Jahrelang hat die WHO ohne ein formelles Verfahren zur Untersuchung von Vorwürfen des Fehlverhaltens gegen den Generaldirektor gearbeitet. Trotz mehrerer öffentlichkeitswirksamer Kontroversen über mögliche Vertuschungen im Gesundheitsbereich und einer formellen Beschwerde wurde Dr. Adhanom nicht mit formellen ethischen Untersuchungen konfrontiert. Das vor kurzem eingeführte Verfahren wurde rundherum als zahnlos kritisiert, da es im Falle einer Untersuchung von politisch Beauftragten und Mitgliedern des Führungsteams des Generaldirektors überwacht werden würde. Das ist eindeutig kein faires und ausgewogenes Verfahren.
Wie aus dem anonymen Meinungsartikel hervorgeht, sind auch die Mitarbeiter der WHO von dieser Art klientelistischer Schutzmaßnahmen unbeeindruckt und haben begonnen, einen wirklich unabhängigen Mechanismus zur Überprüfung der Entscheidungsfindung der Generaldirektorin zu fordern.
In einem aktuellen Test scheint die WHO bereit zu sein, ihren Regionaldirektor für Südostasien zu entlassen, ohne auch nur eine Anhörung durchzuführen. Nachdem gegen die Regionaldirektorin in Bangladesch Vorwürfe wegen Fehlverhaltens erhoben wurden, hat die WHO sie stillschweigend ins Abseits gestellt und es versäumt, eine unabhängige Untersuchung ihres Falls einzuleiten. Wenig Beachtung scheint die Tatsache zu finden, dass diese Anschuldigungen in einer Zeit extremer politischer Umwälzungen in Bangladesch erhoben werden, wo das Land von einer Übergangsregierung geführt wird, die nach allgemeinem Dafürhalten einen Vergeltungsfeldzug führt. In Anbetracht der Tatsache, dass diese Übergangsregierung voraussichtlich Anfang 2026 nicht mehr an der Macht sein wird, stellen die Entscheidungen der WHO einen gefährlichen Präzedenzfall dar, der die globalen Entwicklungen im Gesundheitsbereich zum Entgleisen bringen könnte, sollte sie abgesetzt werden.
Dies ist deshalb so wichtig, weil die Welt sich rasch einem Punkt nähert, an dem zunehmend politischer Druck auf vermeintliche Gegner ausgeübt wird, unabhängig davon, wo sie sich befinden oder ob diese Angriffe gerechtfertigt sind. In diesem Umfeld wird die erklärte Unabhängigkeit der WHO auf die Probe gestellt, und es steht viel auf dem Spiel, wenn die Organisation nicht in der Lage ist, dem zunehmenden politischen Druck erfolgreich zu begegnen.
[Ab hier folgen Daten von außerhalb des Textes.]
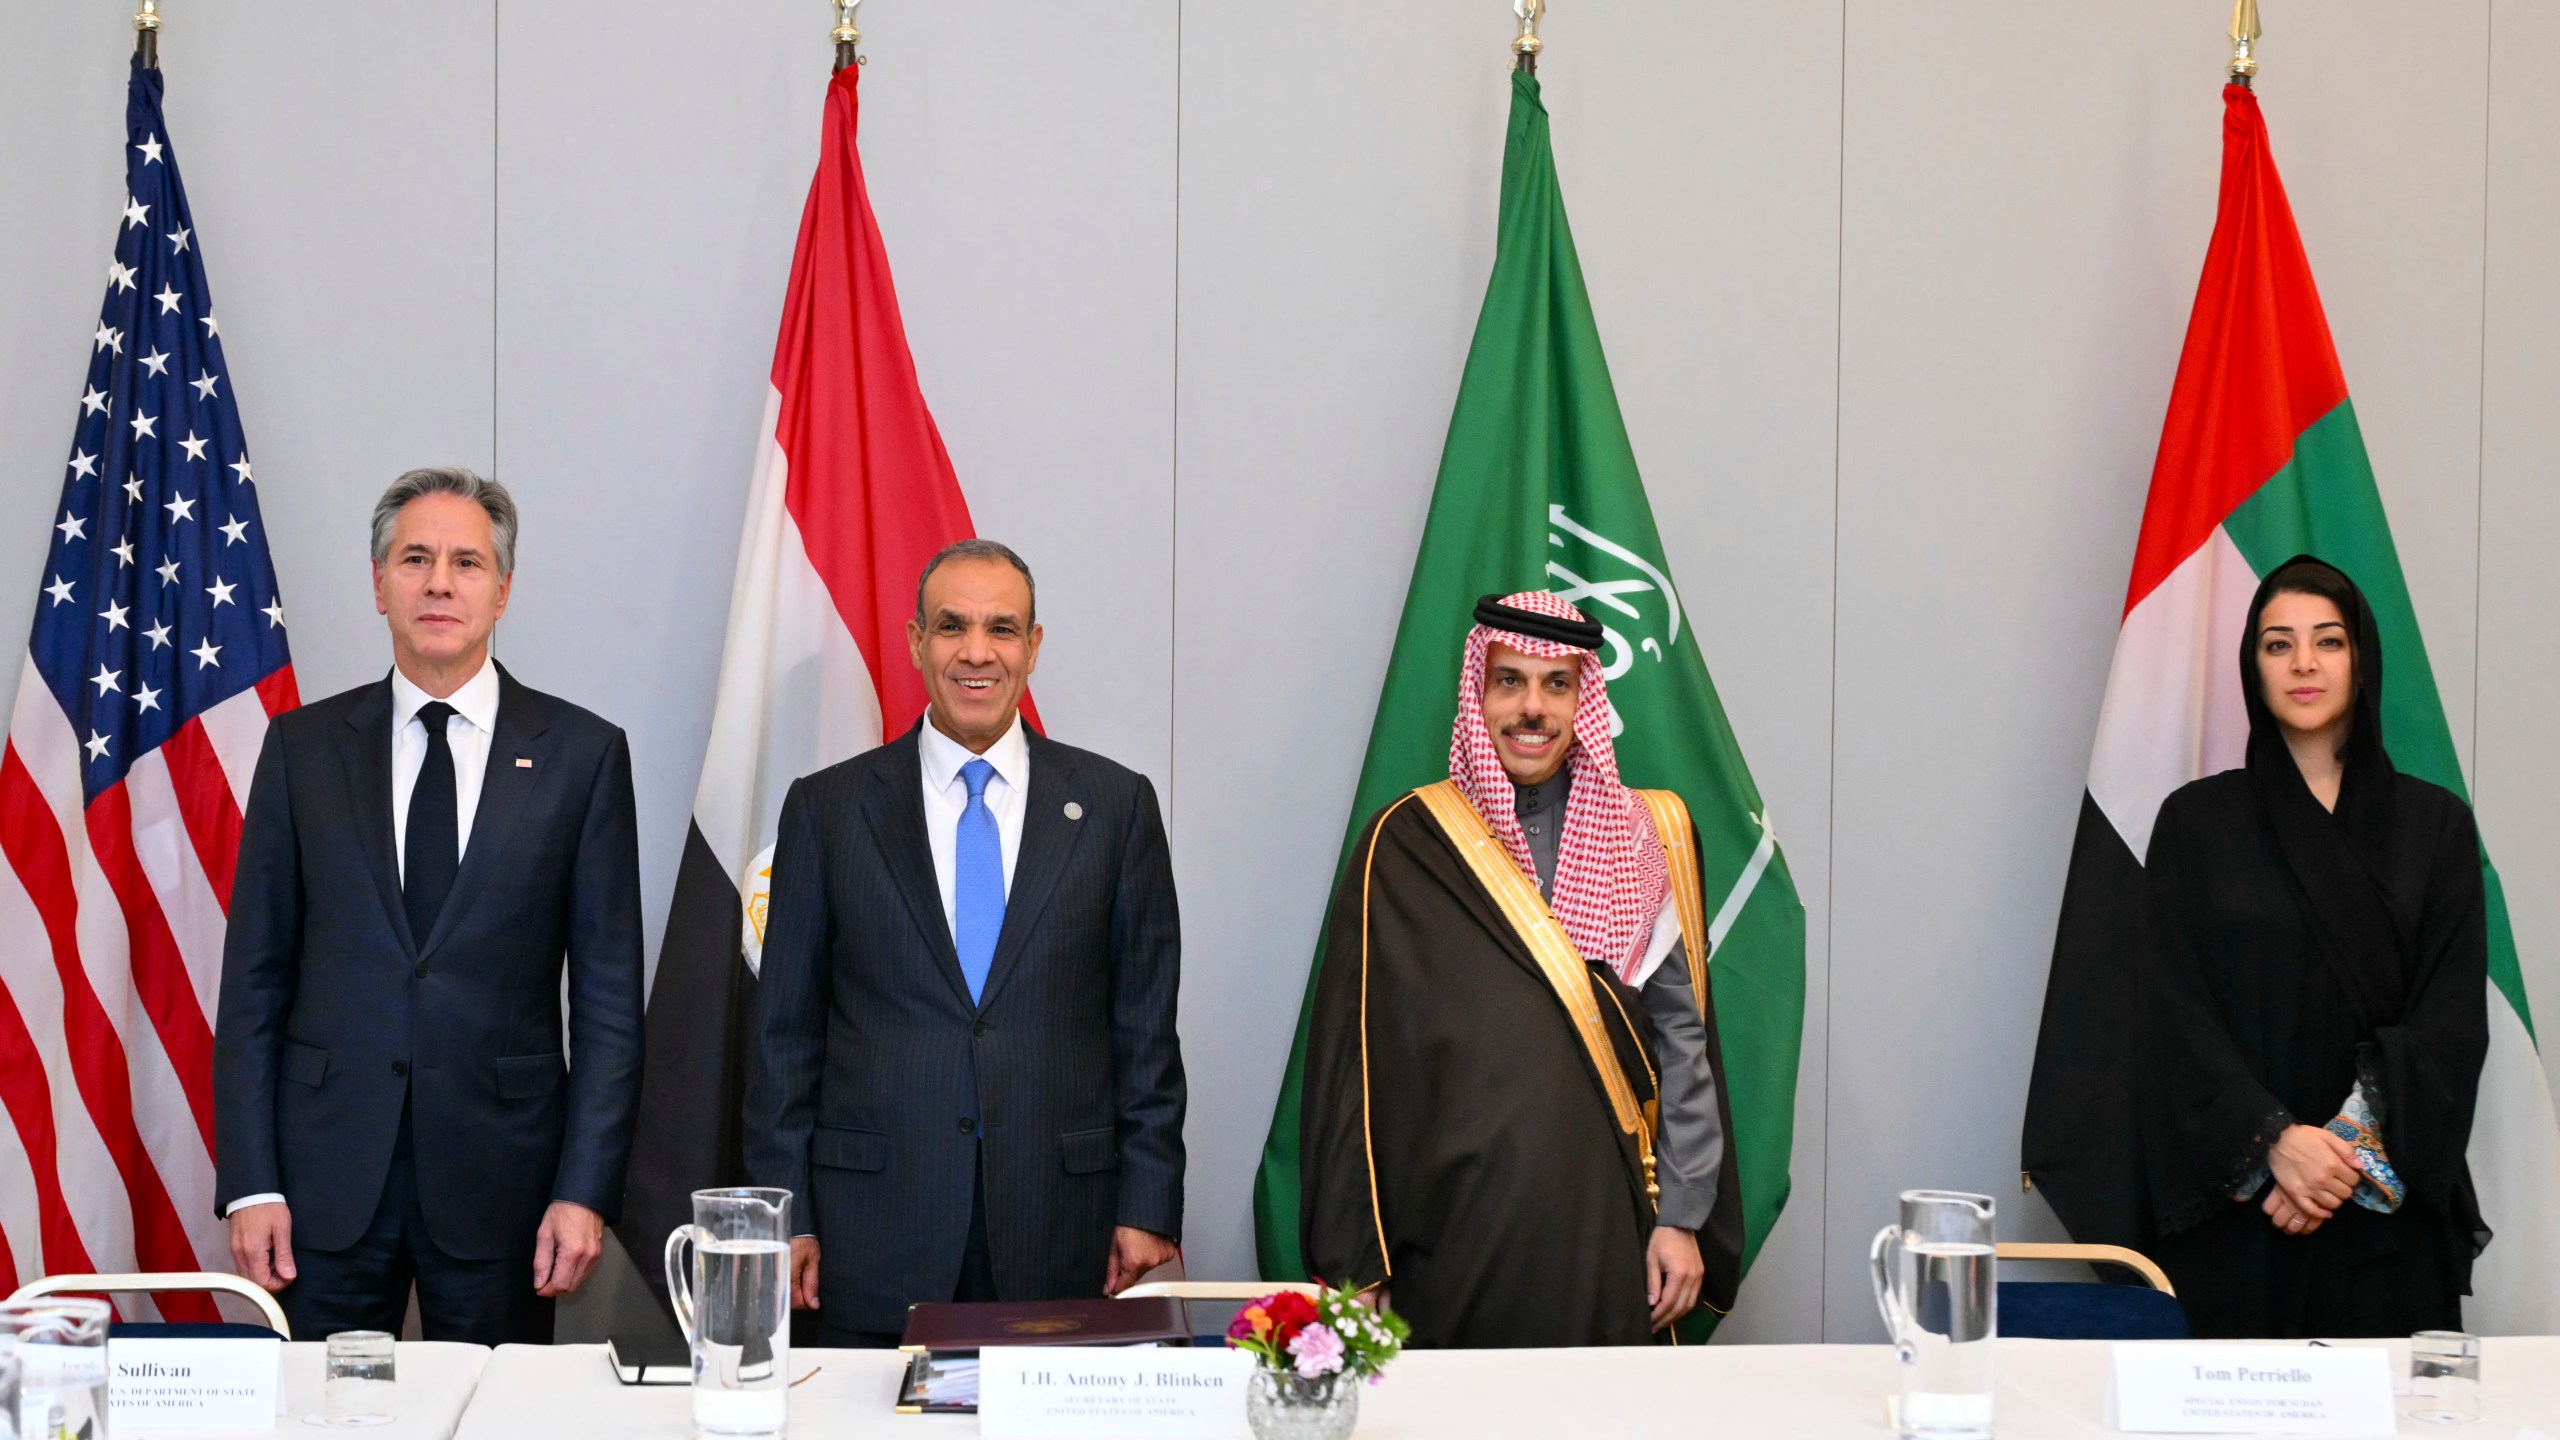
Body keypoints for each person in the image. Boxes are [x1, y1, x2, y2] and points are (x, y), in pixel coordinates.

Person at [214, 467, 645, 1344]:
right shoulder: (302, 750)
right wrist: (252, 1182)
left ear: (503, 589)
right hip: (323, 1189)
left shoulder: (582, 756)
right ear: (379, 585)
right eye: (415, 559)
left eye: (466, 562)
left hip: (507, 1189)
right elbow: (254, 981)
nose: (439, 582)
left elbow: (606, 1004)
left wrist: (583, 1189)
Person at [744, 539, 1186, 1347]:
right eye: (952, 627)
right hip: (869, 1228)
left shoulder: (1116, 809)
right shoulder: (829, 811)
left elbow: (1145, 1033)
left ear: (1034, 646)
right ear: (917, 642)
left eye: (1002, 629)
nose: (977, 652)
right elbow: (784, 1036)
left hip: (1062, 1224)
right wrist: (789, 1212)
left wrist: (1148, 1205)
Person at [1300, 591, 1745, 1348]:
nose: (1531, 708)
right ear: (1479, 693)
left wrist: (1681, 1218)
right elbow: (1353, 1075)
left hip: (1610, 1233)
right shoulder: (1404, 847)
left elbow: (1682, 1045)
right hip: (1449, 1239)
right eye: (1510, 682)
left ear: (1584, 700)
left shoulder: (1645, 839)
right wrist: (1357, 1262)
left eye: (1555, 684)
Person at [2138, 555, 2488, 1338]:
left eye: (2327, 641)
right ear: (2251, 668)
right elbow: (2170, 1012)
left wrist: (2339, 1153)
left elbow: (2452, 1018)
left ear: (2360, 658)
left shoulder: (2436, 827)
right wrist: (2272, 1144)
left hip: (2381, 1215)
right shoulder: (2195, 822)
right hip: (2242, 1211)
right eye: (2277, 644)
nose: (2303, 663)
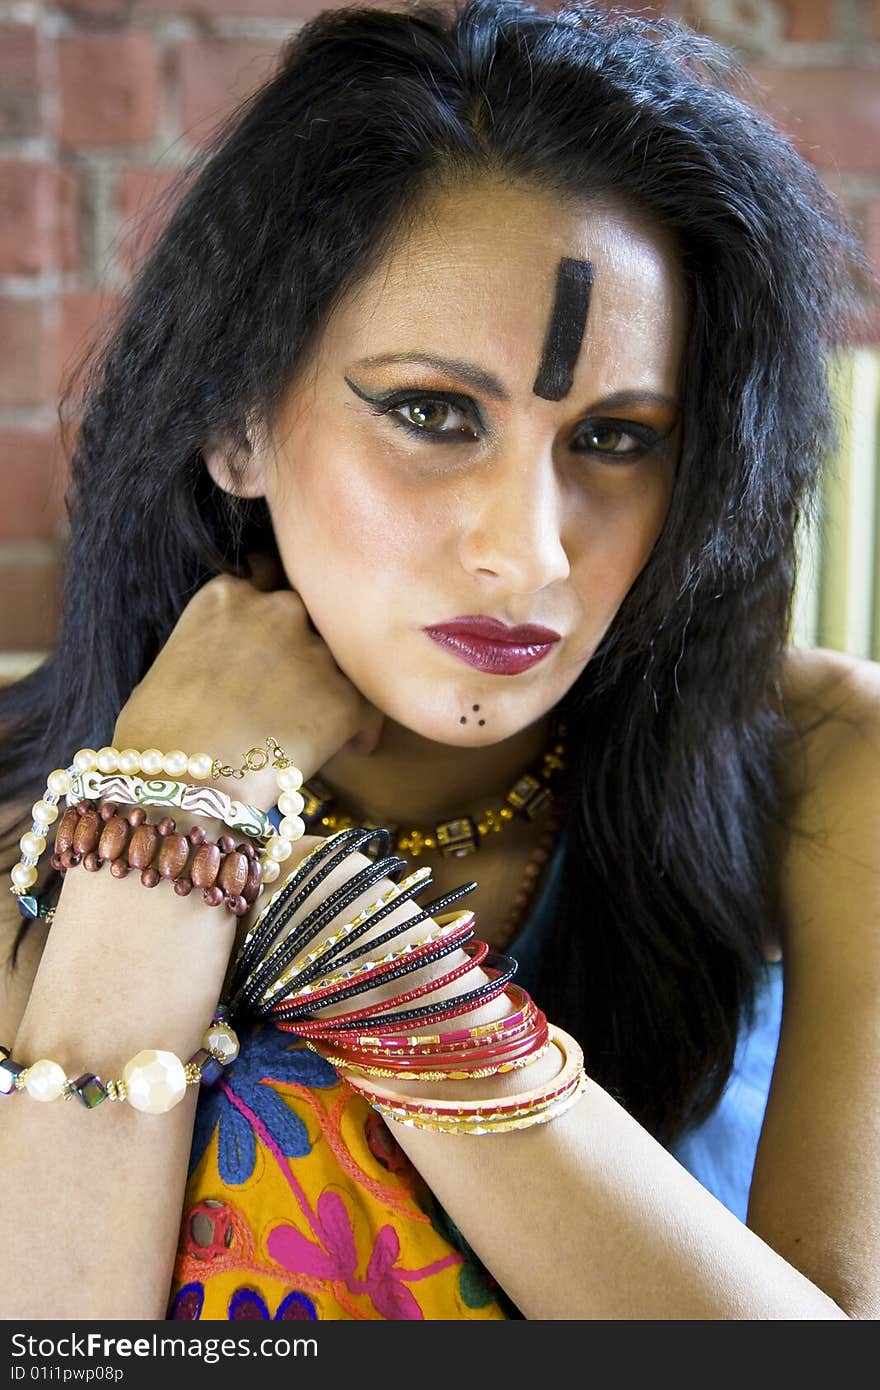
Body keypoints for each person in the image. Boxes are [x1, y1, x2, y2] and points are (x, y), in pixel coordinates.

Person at [0, 0, 877, 1322]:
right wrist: (159, 835)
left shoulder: (829, 774)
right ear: (237, 425)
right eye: (432, 413)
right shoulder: (28, 820)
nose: (526, 557)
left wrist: (293, 892)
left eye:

Am verwundbarsten sind vielleicht die regionalen Mitarbeiter, die an der Peripherie der Organisation, weit weg von ihrem Genfer Hauptsitz, arbeiten. Diese Fachleute müssen am stärksten geschützt werden, denn sie spielen eine entscheidende Rolle für die Effektivität der WHO, da sie über spezielle lokale Kenntnisse der kulturellen und politischen Nuancen verfügen, die für die Umsetzung von Veränderungen in und an der Seite von Gemeinschaften unerlässlich sind.
Wenn sich die WHO weiterhin dem politischen Druck beugt, ohne über geeignete Mechanismen zur Rechenschaftslegung zu verfügen, um ihre Entscheidungen zu rechtfertigen, könnten ihre Autorität und ihr Einfluss schließlich zu bröckeln beginnen, und die fehlende Finanzierung durch die USA wird nur eines von vielen Problemen sein. Und natürlich werden diejenigen, die ihre Dienste am dringendsten benötigen, letztlich den Preis dafür zahlen.